Flip It and Reverse It

TL;DR - Reverse the feed - Load refreshed content differently.

Estimated read time: 5 mins. Estimated time to understand this post: 10 mins.

Let me start off by saying, I use the words “Top, down, bottom, up, refresh, update” a lot here. It can get a bit confusing but I guess read slowly.

Recently, for one reason or another, my eyes have been hypersensitive to movement and light. I’ll assume it’s because I’ve been using f.lux for casual web-browsing and not the acute slant of my asian eyes. Basically, I’ve been noticing the way we browse our feed and how it doesn’t really make sense…Let me make my case with the Tumblr app.

We read text or view images from top to bottom, so consuming our feed is natural in the current state of things (the feed today is ordered in reverse chronology). But once we’ve exhausted the content of the feed, to refresh, we must (on the tumblr app and probably most apps) double tap the home button or scroll up to the top. Once there, we pull to refresh. Then we’re auto-scrolled to the absolute top of the screen where we see the most recent post. To continue browsing the newly refreshed contents, we go down again (like what we did in the beginning).

This set of actions can be broken down like this:

flipicon

1. Go down to browse
2. Go up to refresh
3. Refresh
4. Update takes you to the absolute top

Repeat 1-4

Visually this is what your feed is doing. (Don’t worry it’s a little confusing to follow this GIF cause it’s slower than how we actually use it, but this is for real what we’re doing)

current

The problem here is that we often don’t notice, or we forgive too easily if we do notice, how many different eye and screen movement it takes to browse a feed. But this browsing habit can be simplified. A solution would be to reduce the movement to only one direction.

current

Which leads me to my first solution.

Solution A:
Solution A’s set of browsing actions is this:

1. Go down to browse
2. Go up to browse/refresh
3. Refresh
4. Load content but don’t push the user to the absolute top (Instead, crop the screen with newer content above the viewport)

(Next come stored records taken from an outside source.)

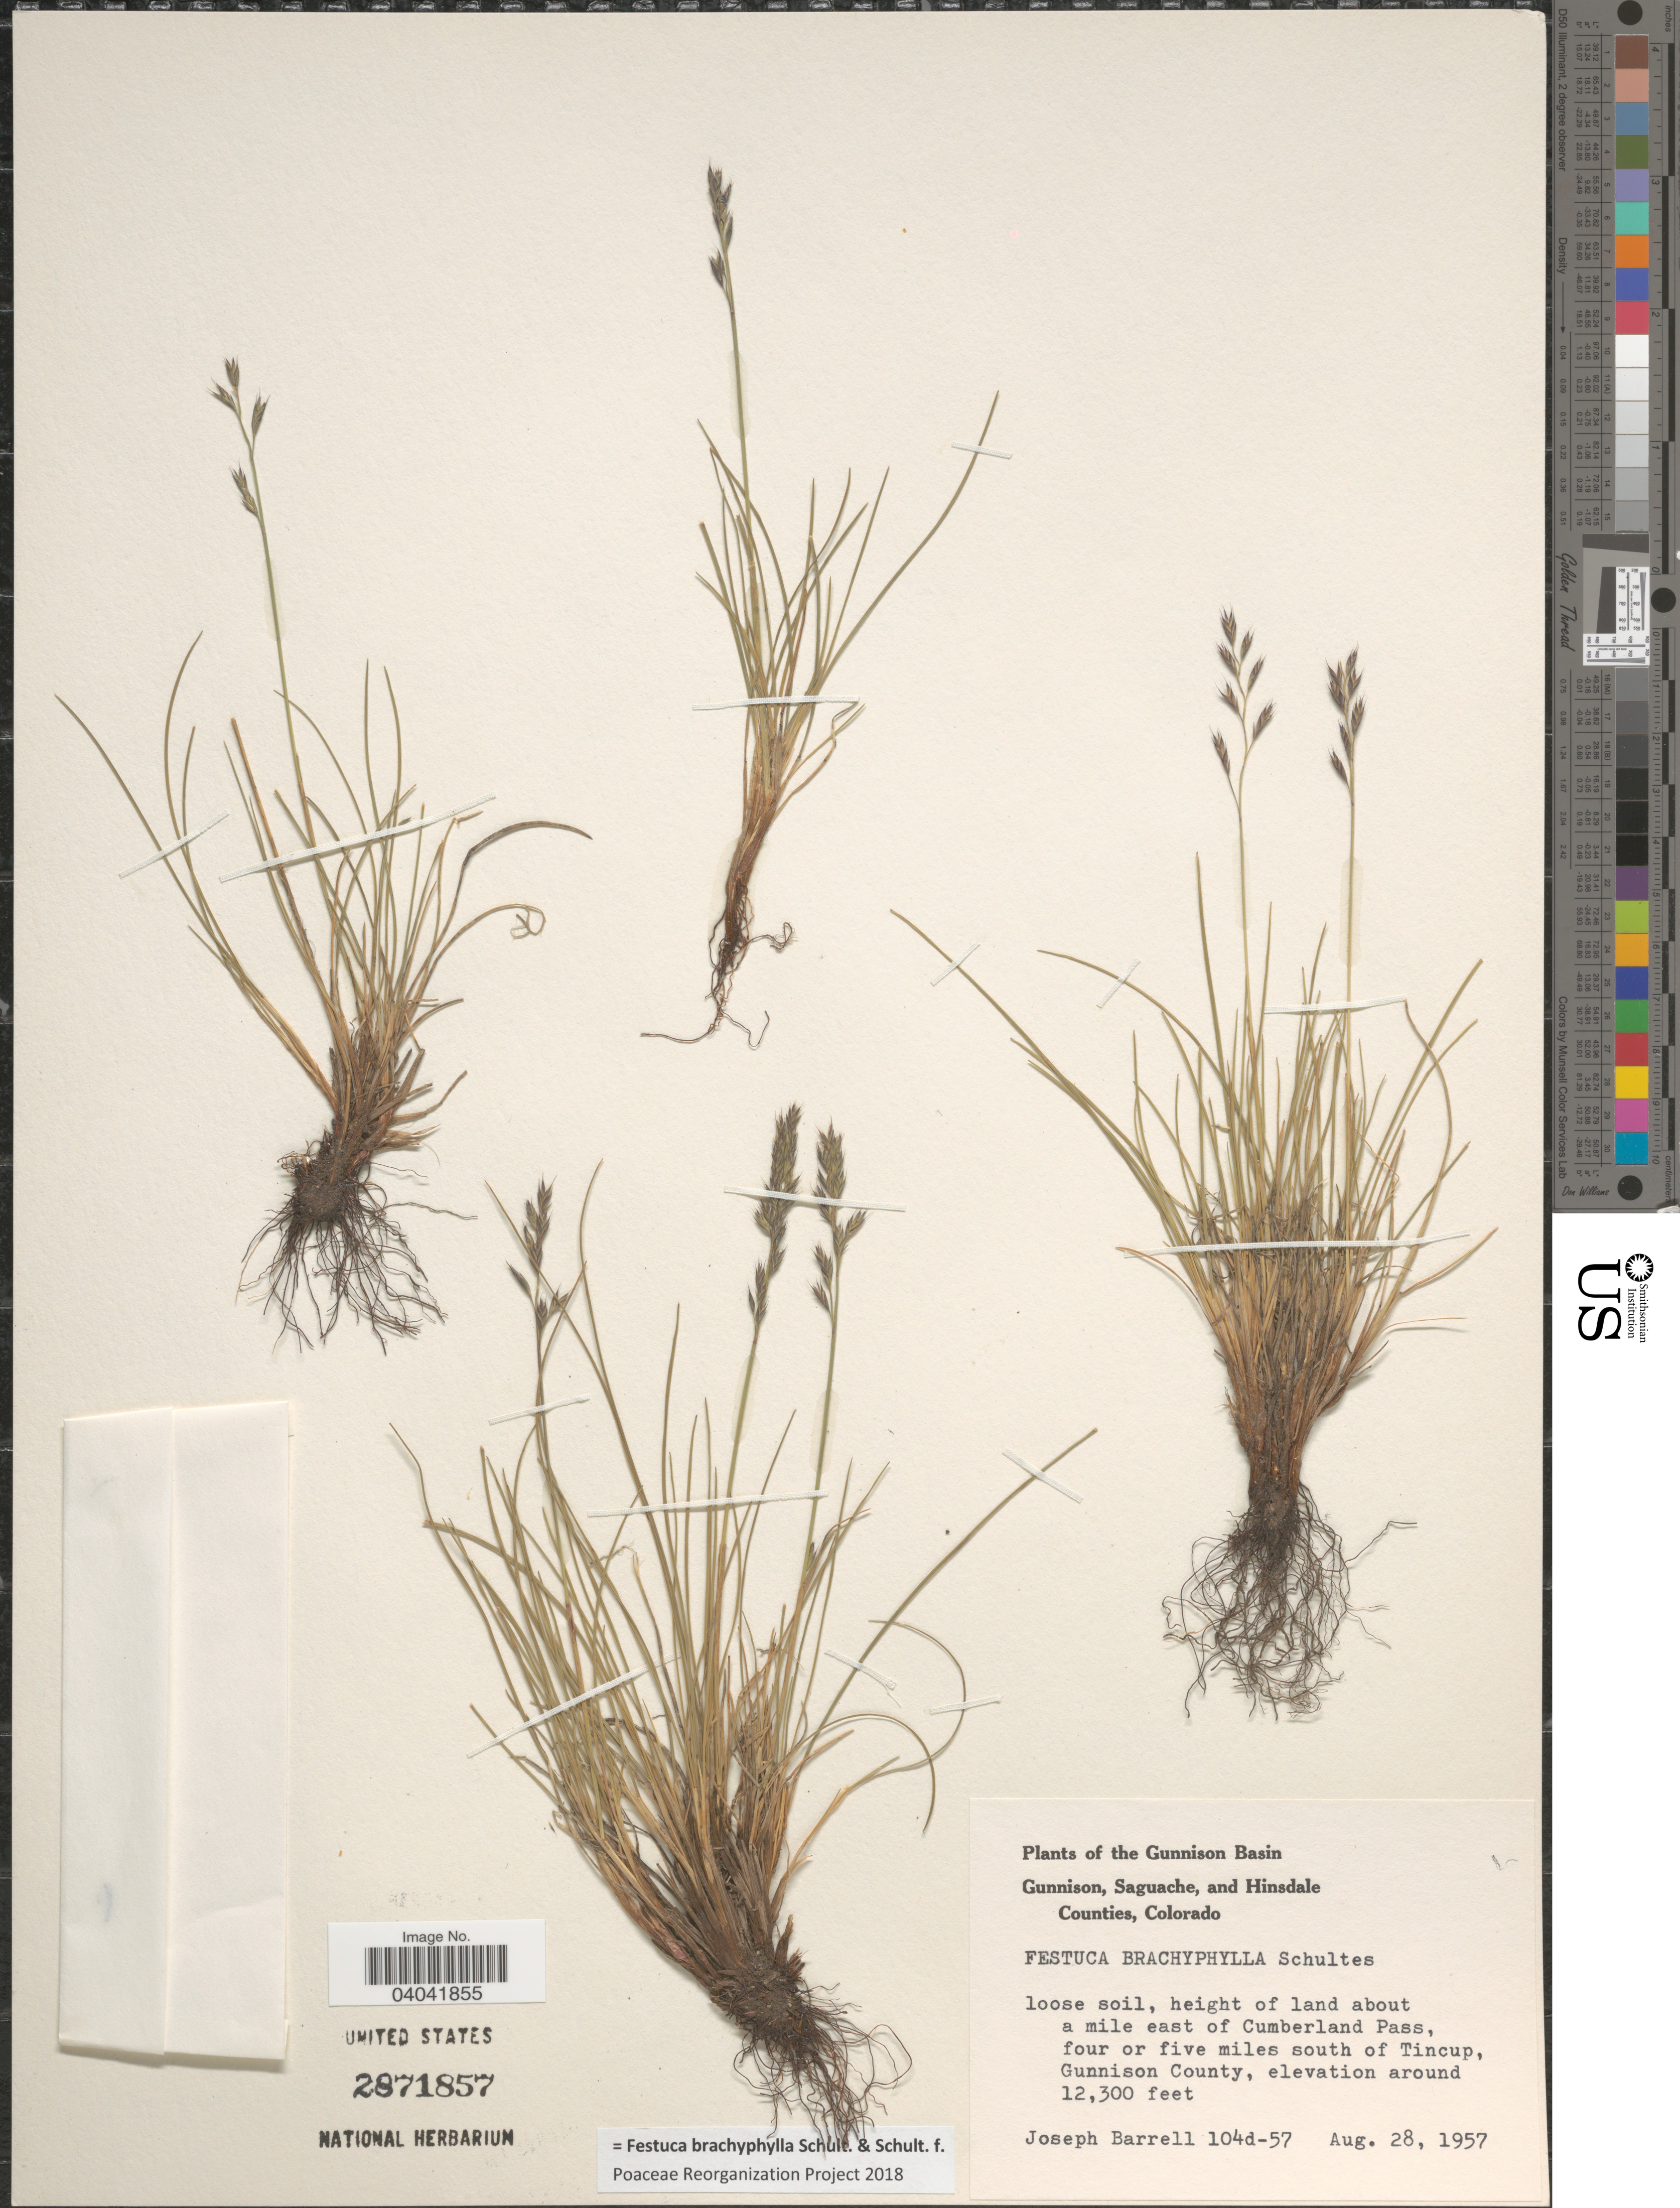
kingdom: Plantae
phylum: Tracheophyta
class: Liliopsida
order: Poales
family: Poaceae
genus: Festuca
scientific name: Festuca brachyphylla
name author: Schult. & Schult. f.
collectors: J. Barrell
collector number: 104d-57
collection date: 1957-08-28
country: United States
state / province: Colorado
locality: The Gunnison Basin. height of land about a mile east of Cumberland Pass, four or five miles south of Tincup, Gunnison County.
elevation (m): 3749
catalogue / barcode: US 2871857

Repeat 2-4 (You don’t need step one now because you don’t need to scroll down to browse content already seen)

In action, Solution A would look something like this:

sola

By not allowing the app to auto-scroll you to the absolute top after a refresh it forces the user to manually scroll up themselves. By manually scrolling up to view unseen content, it encourages the user to browse the feed in one direction, in this case, up.

But Solution A isn’t exactly correct just yet. It has a huge usability problem. To my earlier point of how we read content (top - down). When we scroll up to see new content, each post is coming into view from the top (which means we’re seeing the bottom of each post first).

The flaw here is that we have to mentally log each post from the bottom-up • then • read • each individual post top-down. This would get old and annoying real quick.

Also we can remove step one of Solution A which is the first downward direction of browsing the initial content.

By the way, Solution A is what the Twitter App does.

But the key to a better solution can be found in this Missy Elliot Song

Solution B:
All we have to do is flip it and reverse it.

The actual way to solve this is to order the feed in chronological order (newest at the bottom and oldest at the top). By ordering the feed this way, the user can scroll down to browse • and • scroll down further to refresh and browse again. In one direction.

The breakdown of Solution B is this:

flipiconb

1 Go down to browse / refresh
2 Refresh
Repeat 1-2

And this is what it looks like when you apply it:

solb

IMHO: I think this makes the feed lighter, and I’m pretty sure this can be applied to most feeds. (Sup Twitter)

I know this sounds a little confusing but it’s really not.

The point of this is to simplify eye and screen movement when we’re browsing the feed. It’s a minute detail that can be arguably trivial. But, in my defense as a designer, these are the details we live for. And besides bro, we’ve had bigger discussions about more trivial design shit than just basic eye and screen movement.

Also… this idea can only work on mobile since the device is more forgiving of content orientation. Reversing the feed will probably fail on a tablet and definitely fail on the desktop due to it’s more traditional top-down orientation.